Effective credit management can have a significant impact on the liquidity position of a manufacturing company. Credit management refers to the strategies and practices a company employs to ensure that it extends credit to customers in a controlled and responsible manner, while also managing its own cash flow and liquidity. Here are some ways in which credit management can affect the liquidity position of a manufacturing company:

  1. Cash Flow Improvement: Proper credit management helps in maintaining a steady cash flow by ensuring that customers pay their invoices on time. By enforcing strict credit policies, monitoring receivables, and actively following up on overdue payments, the company can reduce the risk of cash flow disruptions.
  2. Reduced Bad Debts: Implementing effective credit assessment processes helps in identifying customers who are creditworthy and likely to pay their bills. This reduces the risk of bad debts, where customers default on payments, protecting the company’s liquidity position.
  3. Working Capital Optimization: Credit management directly impacts the company’s working capital. By managing credit terms and collection periods, the manufacturing company can optimize its working capital levels. This ensures that the company has enough liquid assets to cover short-term obligations.
  4. Inventory Management: Improved credit management can also affect inventory levels. When a company can rely on steady cash inflows from timely payments, it can better plan its production and inventory needs, reducing the risk of overstocking or stockouts.
  5. Negotiating Power: A manufacturing company with strong credit management practices may be in a better position to negotiate favorable credit terms with its suppliers. This can lead to extended payment terms or discounts for early payments, further improving its liquidity position.
  6. Cost Savings: By avoiding late payments and bad debts, the company saves money on interest payments for short-term loans and legal costs associated with debt collection. These cost savings contribute to maintaining a healthier liquidity position.

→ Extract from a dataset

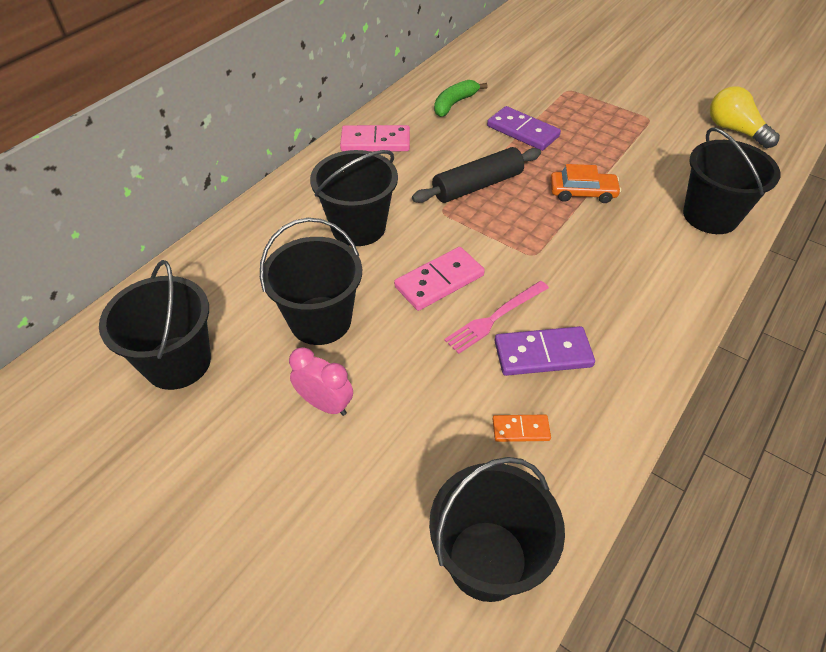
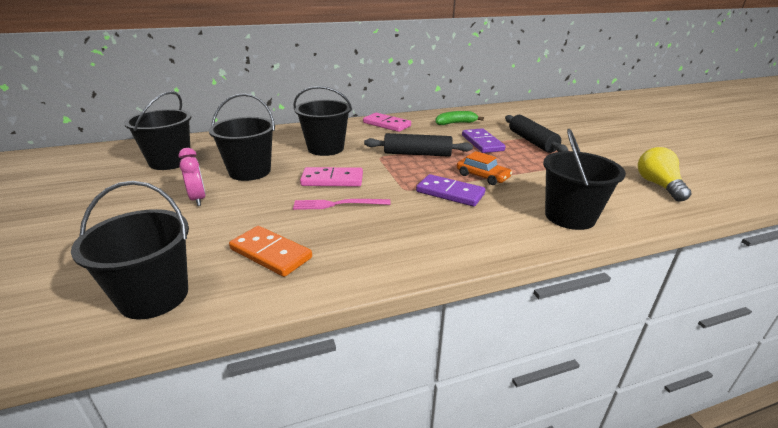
camera: 35 degrees right, 20 degrees down
(520, 429) = (270, 253): orange domino -> orange domino, size x1.81
(542, 354) = (339, 229): purple domino -> purple domino (450, 193)
(568, 105) = (532, 141): none -> black rolling pin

  7. Investment Opportunities: With improved liquidity, the manufacturing company can take advantage of investment opportunities that may arise. This could include expanding production capacity, acquiring new technology, or exploring new markets.
  8. Credibility and Relationships: Effective credit management enhances the company’s reputation and credibility in the market. Reliable payment practices can strengthen relationships with customers, suppliers, and financial institutions, potentially leading to better terms and conditions.
  9. Risk Mitigation: Credit management involves assessing and managing credit risks associated with customers. By identifying potential credit risks early and taking appropriate actions, the company can minimize the likelihood of unexpected liquidity problems.
  10. Compliance and Regulations: Adhering to credit management regulations and compliance requirements helps the company avoid legal issues that could result in financial penalties or damage to its reputation.

In conclusion, credit management plays a vital role in maintaining the liquidity position of a manufacturing company. Effective credit management practices lead to improved cash flow, reduced bad debts, optimized working capital, and various other benefits that contribute to the overall financial health of the company.